I think they may very well leave it as-is if it is in good shape. Also, it depends on whether or not the HO is adding a large load.


----------



## oldman (Mar 30, 2007)

chadmiller said:


> I always use 3/0 alu, nobody stocks 2/0 ser or seu


for a 200A service? do you get them inspected? take a look at 310.15(B)(6)

since 240.6 lists 175A as a standard fuse size, you can't a 200A breaker on 3/0 AL...


----------



## Tiger (Jan 3, 2008)

Absolutetruthz said:


> Im new to doing residential work, so I have what would seem to many I'm sure a "dumb" question. When upgrading a 120/240 service from 100 amps to 200 amps, does the POCO have to upgrade their wires? Or can you just splice onto them with 3/0 wire? Also, will a 100 amp POCO meter work with a 200 amp meter can...are all meters the same?

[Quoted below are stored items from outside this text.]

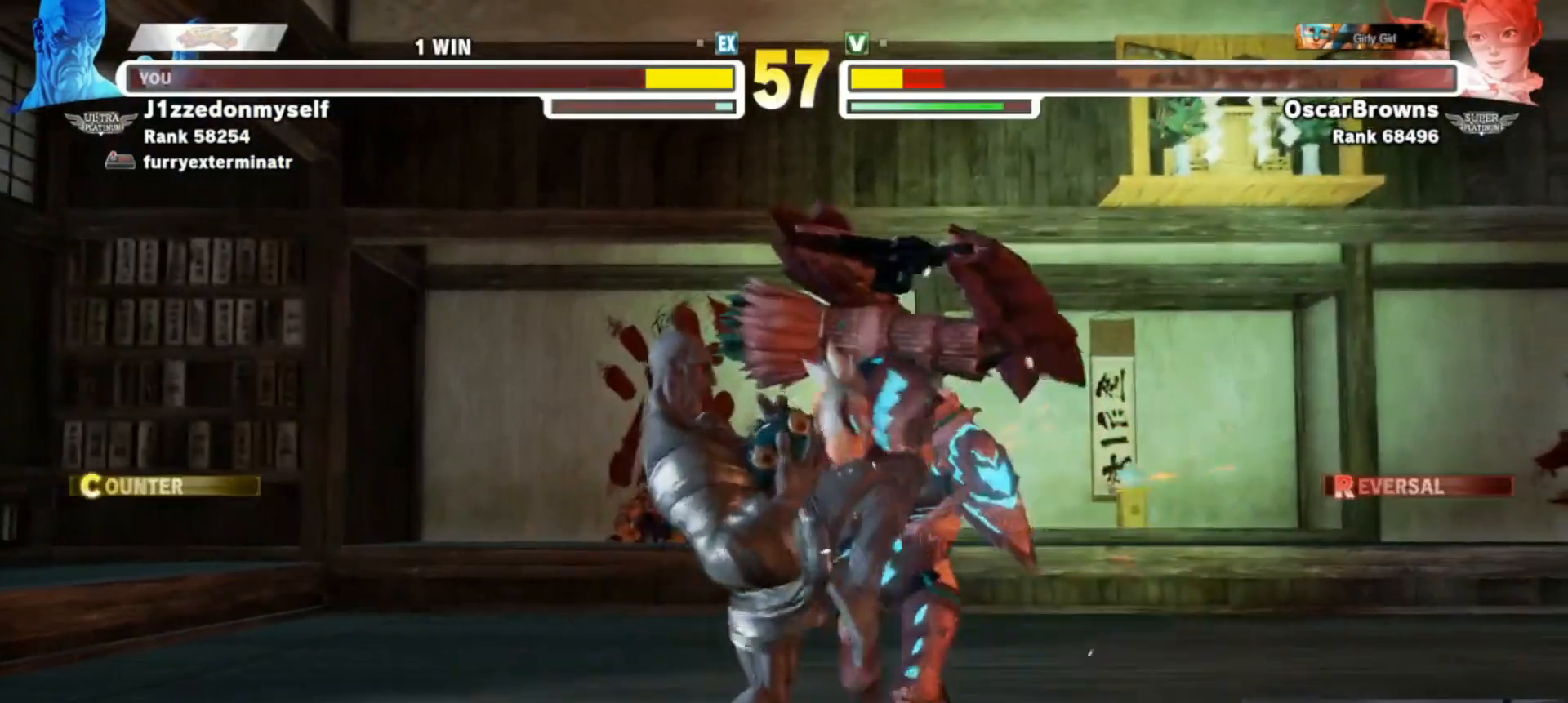
{"buttons": [], "left_stick": "center", "events": [[217, "CROSS", "down"], [300, "CROSS", "up"], [333, "left_stick", "down-left"], [400, "CIRCLE", "down"], [417, "CROSS", "down"], [450, "left_stick", "center"], [467, "CIRCLE", "up"], [467, "CROSS", "up"]]}
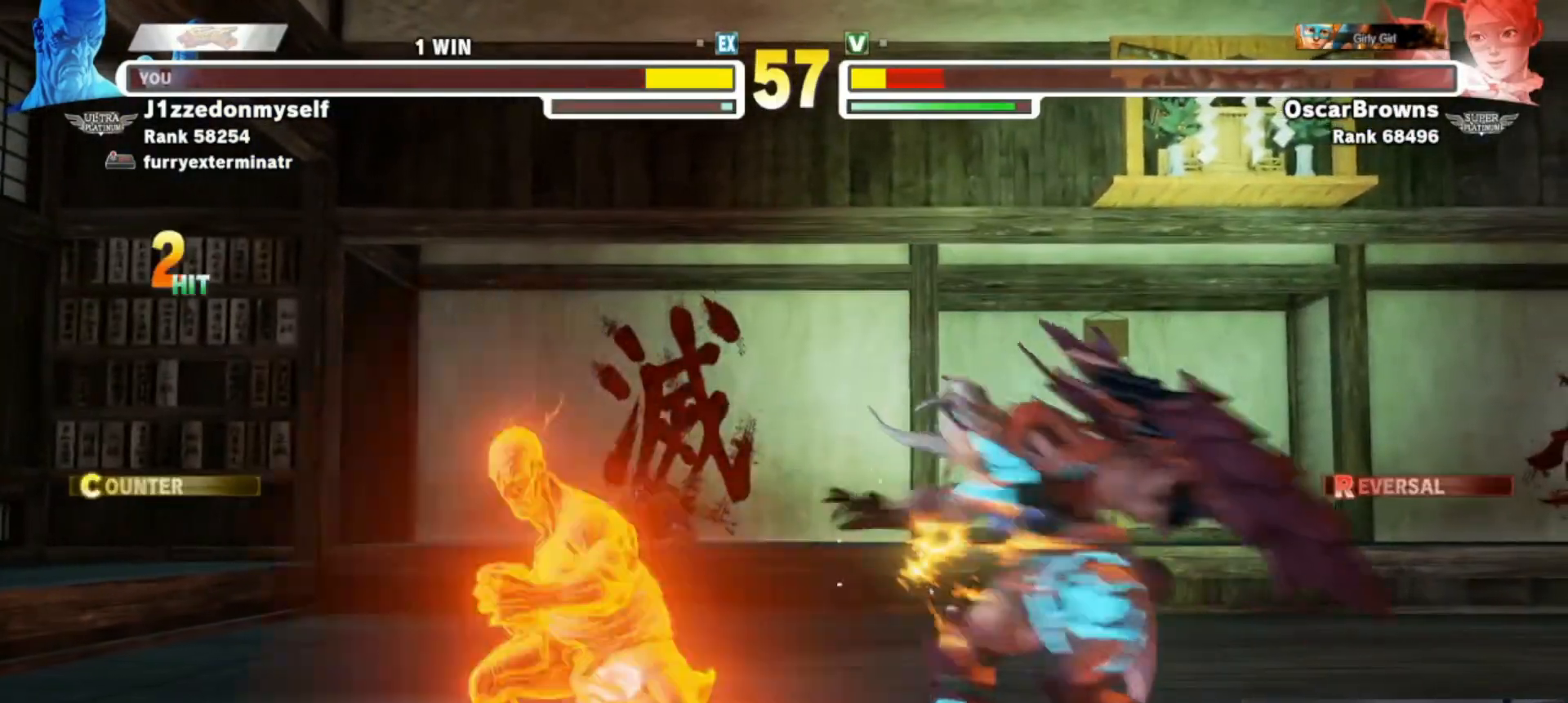
{"buttons": [], "left_stick": "right", "events": [[433, "left_stick", "right"]]}
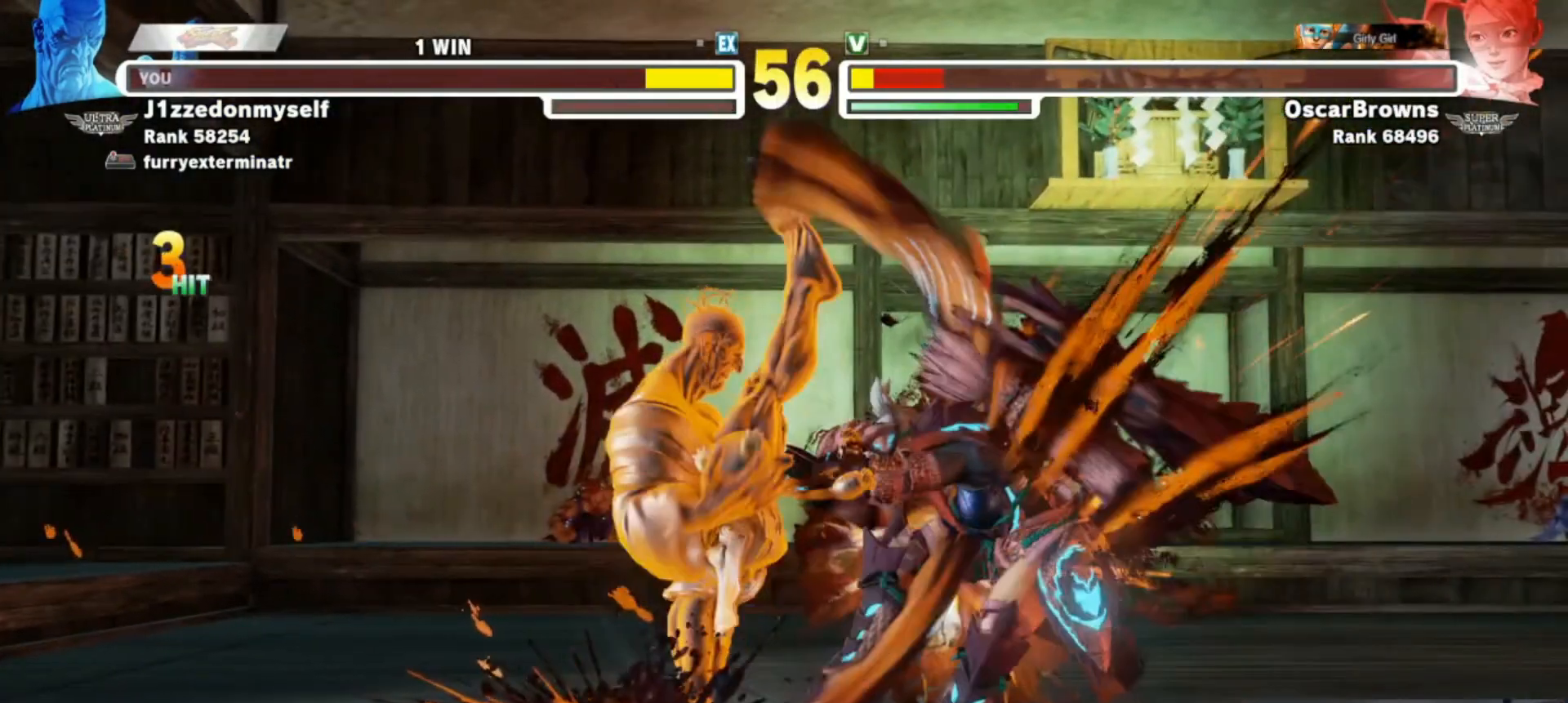
{"buttons": [], "left_stick": "right", "events": []}
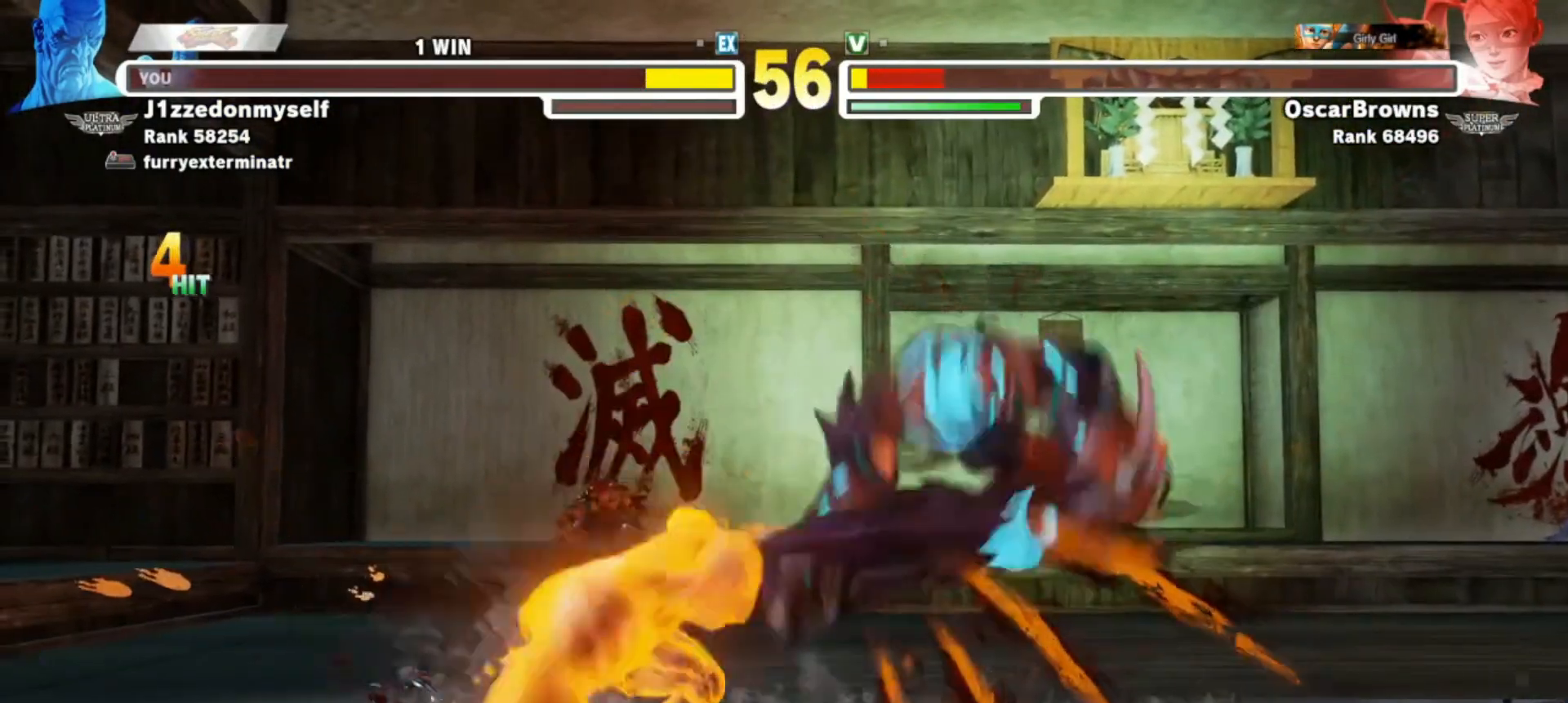
{"buttons": [], "left_stick": "right", "events": []}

Different power companies have different rules (call them). In N Illinois the service is upgraded tying into the existing lines for an overhead service. It's the POCOs decision to upgrade their lines or not. Also, some old meter sockets are acceptable, some aren't. A 100A socket wouldn't be acceptable for 200A. Many sockets are already 200A.

Dave


----------



## DPDT (Nov 3, 2007)

chadmiller said:


> I always use 3/0 alu, nobody stocks 2/0 ser or seu


I thought you were new to resi?


----------



## randomkiller (Sep 28, 2007)

DPDT said:


> I thought you were new to resi?


 
Dumb da dumb dum


----------



## Absolutetruthz (Feb 25, 2008)

Chad Miller isnt the original poster. I AM! Dumb da dumb dum dummmm


----------



## richrock1605 (Jul 10, 2008)

i always use a 4/0 SE or SER. A #6 green will work for the grounding, (rods & cold water).


----------



## Stickboy1375 (Jul 23, 2007)

richrock1605 said:


> i always use a 4/0 SE or SER. A #6 green will work for the grounding, (rods & cold water).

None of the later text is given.